Common Core tests wouldn’t cause drop
Public school letter grades could not plunge during a two-year move to the Common Core academic standards under a bill that won approval Wednesday in the Louisiana House.
The grade freeze, which was in the form of an amendment to House Bill 953, cleared the House 50-41.
Moments later, the bill passed the House 63-33.
The proposal is aimed at softening the impact of the national tests that go with Common Core, which is set to take full effect for the 2014-15 school year.
Under current plans, the impact of the exams would be eased for the current school year and the 2014-15 school year.
The legislation would add another school year, 2015-16, to the schedule.
House Speaker Pro Tem Walt Leger III, D-New Orleans and sponsor of the bill, said it would give students and teachers time to prepare for the new standards in reading, writing and math.
The bill initially called for a curved distribution of grades in 2014-15 and 2015-16.
That means the total number of A, B, C and other grades would not vary overall, but could go up or down at individual schools compared with the 2012-13 school year.
Backers said that would prevent school districts and individual schools from unfair setbacks during Louisiana’s move to Common Core, which has been adopted by 43 states.
But House Democratic Caucus Chairman John Bel Edwards, D-Amite, successfully sponsored an amendment that says a school district’s letter grade could not drop during the two-year period.
Grades would be allowed to rise if warranted.
Public school letter grades are designed to give taxpayers a clear picture of how schools are faring.
Teacher unions and other critics have long complained that they often offer a distorted picture of educational performance.
Edwards noted that some schools plan to administer tests with computers and others with pencil and paper, which he said is another reason to require a near freeze.
Leger opposed the change.
He said HB953 addressed the issue by requiring a curved distribution of school and school district results.
The measure next faces action in the state Senate, where it faces an uncertain future.

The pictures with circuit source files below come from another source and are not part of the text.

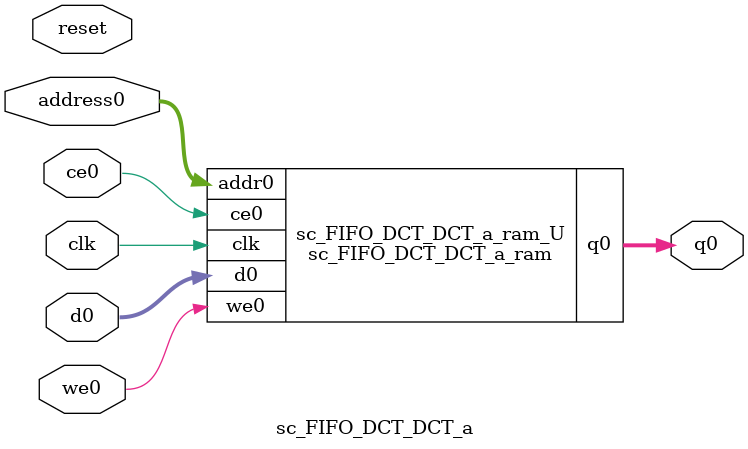
<source format=v>

`timescale 1 ns / 1 ps
module sc_FIFO_DCT_DCT_a_ram (addr0, ce0, d0, we0, q0,  clk);

parameter DWIDTH = 32;
parameter AWIDTH = 6;
parameter MEM_SIZE = 64;

input[AWIDTH-1:0] addr0;
input ce0;
input[DWIDTH-1:0] d0;
input we0;
output reg[DWIDTH-1:0] q0;
input clk;

(* ram_style = "block" *)reg [DWIDTH-1:0] ram[0:MEM_SIZE-1];




always @(posedge clk)  
begin 
    if (ce0) 
    begin
        if (we0) 
        begin 
            ram[addr0] <= d0; 
            q0 <= d0;
        end 
        else 
            q0 <= ram[addr0];
    end
end


endmodule


`timescale 1 ns / 1 ps
module sc_FIFO_DCT_DCT_a(
    reset,
    clk,
    address0,
    ce0,
    we0,
    d0,
    q0);

parameter DataWidth = 32'd32;
parameter AddressRange = 32'd64;
parameter AddressWidth = 32'd6;
input reset;
input clk;
input[AddressWidth - 1:0] address0;
input ce0;
input we0;
input[DataWidth - 1:0] d0;
output[DataWidth - 1:0] q0;



sc_FIFO_DCT_DCT_a_ram sc_FIFO_DCT_DCT_a_ram_U(
    .clk( clk ),
    .addr0( address0 ),
    .ce0( ce0 ),
    .d0( d0 ),
    .we0( we0 ),
    .q0( q0 ));

endmodule


</source>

Senate Education Committee Chairman Conrad Appel, R-Metairie, whose committee likely will review the bill, sponsored the 2010 law that required the state to assign grades to schools and school districts.
Appel is also a supporter of Common Core and the test plans set to go with it.
State Superintendent of Education John White criticized Edwards’ amendment.
“You want to provide some level of accountability to the parents,” White said.
In remarks to the House, Leger pitched his proposal as one that would continue the state on its path to national academic standards while also giving school officials adequate time to prepare.
The state Board of Elementary and Secondary Education earlier approved a two-year moratorium on the impact of Common Core exams.
The freeze approved Wednesday also would apply to the use of controversial data during teacher evaluations.
Students in grades three through eight are scheduled to take Common Core exams produced by a consortium called the Partnership for Assessment of Readiness for College and Careers.
However, those plans also face legislative fire.
Leger has described his bill as a middle ground between Common Core backers and critics.
However, the plan has sparked criticism from backers who oppose additional delays to the assessments and opponents who contend the bill does not go far enough.
Public school students are in the midst of Common Core test trials before they take them in earnest next year.
Backers of the new standards say they will improve student achievement.
Opponents call them top heavy with federal interference and without enough parental input.